Try it:
Return the run of lines below that opens with the line containing "right eye: (58, 404)" and closes with the line containing "left wrist: (146, 417)", keeping each one exact.

Start of Block

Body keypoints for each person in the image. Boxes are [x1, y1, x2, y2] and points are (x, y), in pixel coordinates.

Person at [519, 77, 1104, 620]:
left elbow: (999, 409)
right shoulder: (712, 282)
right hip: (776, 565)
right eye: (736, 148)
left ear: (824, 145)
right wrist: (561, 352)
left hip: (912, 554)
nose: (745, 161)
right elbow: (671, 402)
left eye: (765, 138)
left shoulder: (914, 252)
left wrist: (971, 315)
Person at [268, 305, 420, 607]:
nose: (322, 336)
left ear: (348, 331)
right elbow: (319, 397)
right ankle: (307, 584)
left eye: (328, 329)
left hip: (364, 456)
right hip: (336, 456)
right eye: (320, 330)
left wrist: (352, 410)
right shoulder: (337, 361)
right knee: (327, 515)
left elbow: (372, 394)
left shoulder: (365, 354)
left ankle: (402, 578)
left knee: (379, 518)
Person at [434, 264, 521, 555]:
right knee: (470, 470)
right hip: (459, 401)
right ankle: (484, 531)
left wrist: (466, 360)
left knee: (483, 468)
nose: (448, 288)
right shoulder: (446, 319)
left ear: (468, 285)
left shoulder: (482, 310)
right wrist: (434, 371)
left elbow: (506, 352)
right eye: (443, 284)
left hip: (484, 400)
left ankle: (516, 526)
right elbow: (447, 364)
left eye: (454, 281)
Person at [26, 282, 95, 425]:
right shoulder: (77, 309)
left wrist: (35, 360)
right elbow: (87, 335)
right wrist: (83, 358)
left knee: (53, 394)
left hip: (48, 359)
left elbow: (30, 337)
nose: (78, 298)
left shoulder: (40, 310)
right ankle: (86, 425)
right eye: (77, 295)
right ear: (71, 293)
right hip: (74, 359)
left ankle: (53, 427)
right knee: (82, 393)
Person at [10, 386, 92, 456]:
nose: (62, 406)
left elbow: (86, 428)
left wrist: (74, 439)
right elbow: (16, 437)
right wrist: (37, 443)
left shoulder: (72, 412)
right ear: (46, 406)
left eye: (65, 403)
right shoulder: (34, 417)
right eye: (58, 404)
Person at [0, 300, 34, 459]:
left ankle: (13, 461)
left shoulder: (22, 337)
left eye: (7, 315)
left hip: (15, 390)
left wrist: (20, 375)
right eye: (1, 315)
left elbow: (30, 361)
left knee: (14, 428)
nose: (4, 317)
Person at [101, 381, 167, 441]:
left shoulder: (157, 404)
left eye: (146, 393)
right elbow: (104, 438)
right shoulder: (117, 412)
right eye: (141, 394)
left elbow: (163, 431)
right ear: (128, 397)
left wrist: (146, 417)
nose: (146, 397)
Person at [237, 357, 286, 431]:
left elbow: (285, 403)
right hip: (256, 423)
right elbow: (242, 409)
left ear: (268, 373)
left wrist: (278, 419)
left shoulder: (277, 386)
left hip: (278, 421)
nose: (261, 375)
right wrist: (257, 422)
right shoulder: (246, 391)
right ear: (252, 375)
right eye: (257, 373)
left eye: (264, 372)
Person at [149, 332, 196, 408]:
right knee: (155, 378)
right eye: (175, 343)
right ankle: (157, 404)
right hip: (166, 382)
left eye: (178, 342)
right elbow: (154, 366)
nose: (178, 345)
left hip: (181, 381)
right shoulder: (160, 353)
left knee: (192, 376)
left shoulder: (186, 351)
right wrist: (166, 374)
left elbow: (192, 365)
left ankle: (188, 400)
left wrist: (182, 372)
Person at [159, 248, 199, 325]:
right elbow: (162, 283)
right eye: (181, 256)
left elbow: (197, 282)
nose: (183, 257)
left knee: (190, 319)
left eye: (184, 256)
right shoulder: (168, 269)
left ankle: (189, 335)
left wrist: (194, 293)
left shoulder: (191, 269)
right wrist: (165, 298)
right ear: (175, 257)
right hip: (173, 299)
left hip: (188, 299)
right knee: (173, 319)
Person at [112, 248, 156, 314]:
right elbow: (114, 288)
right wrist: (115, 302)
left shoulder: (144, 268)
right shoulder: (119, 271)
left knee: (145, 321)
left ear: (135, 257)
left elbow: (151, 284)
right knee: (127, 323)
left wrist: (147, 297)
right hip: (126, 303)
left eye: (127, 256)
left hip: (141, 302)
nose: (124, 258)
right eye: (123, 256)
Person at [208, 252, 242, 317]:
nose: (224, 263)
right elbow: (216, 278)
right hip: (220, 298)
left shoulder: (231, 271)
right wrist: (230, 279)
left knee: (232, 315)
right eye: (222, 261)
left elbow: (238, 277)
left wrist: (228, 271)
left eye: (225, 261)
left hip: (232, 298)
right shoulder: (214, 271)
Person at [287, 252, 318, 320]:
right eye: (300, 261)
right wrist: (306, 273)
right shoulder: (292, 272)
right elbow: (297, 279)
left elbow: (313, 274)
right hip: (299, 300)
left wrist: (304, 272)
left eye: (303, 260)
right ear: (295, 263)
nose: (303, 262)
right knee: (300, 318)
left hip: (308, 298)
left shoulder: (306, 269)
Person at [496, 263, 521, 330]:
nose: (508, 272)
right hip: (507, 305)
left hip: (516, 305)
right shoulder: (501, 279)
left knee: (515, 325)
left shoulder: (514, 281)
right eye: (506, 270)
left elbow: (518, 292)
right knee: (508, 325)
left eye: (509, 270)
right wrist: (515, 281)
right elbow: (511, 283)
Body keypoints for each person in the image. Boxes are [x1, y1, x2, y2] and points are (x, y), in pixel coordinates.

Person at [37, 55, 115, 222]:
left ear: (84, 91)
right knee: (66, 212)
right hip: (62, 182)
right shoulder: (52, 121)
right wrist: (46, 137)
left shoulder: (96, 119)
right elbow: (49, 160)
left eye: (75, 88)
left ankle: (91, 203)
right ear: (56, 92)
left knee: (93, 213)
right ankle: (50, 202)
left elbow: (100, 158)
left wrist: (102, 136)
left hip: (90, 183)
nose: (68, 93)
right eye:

End of Block

Solution for this exercise:
right eye: (58, 404)
Person at [0, 300, 34, 459]:
left ankle: (13, 461)
left shoulder: (22, 337)
left eye: (7, 315)
left hip: (15, 390)
left wrist: (20, 375)
right eye: (1, 315)
left elbow: (30, 361)
left knee: (14, 428)
nose: (4, 317)
Person at [101, 381, 167, 441]:
left shoulder: (157, 404)
left eye: (146, 393)
right elbow: (104, 438)
right shoulder: (117, 412)
right eye: (141, 394)
left elbow: (163, 431)
right ear: (128, 397)
left wrist: (146, 417)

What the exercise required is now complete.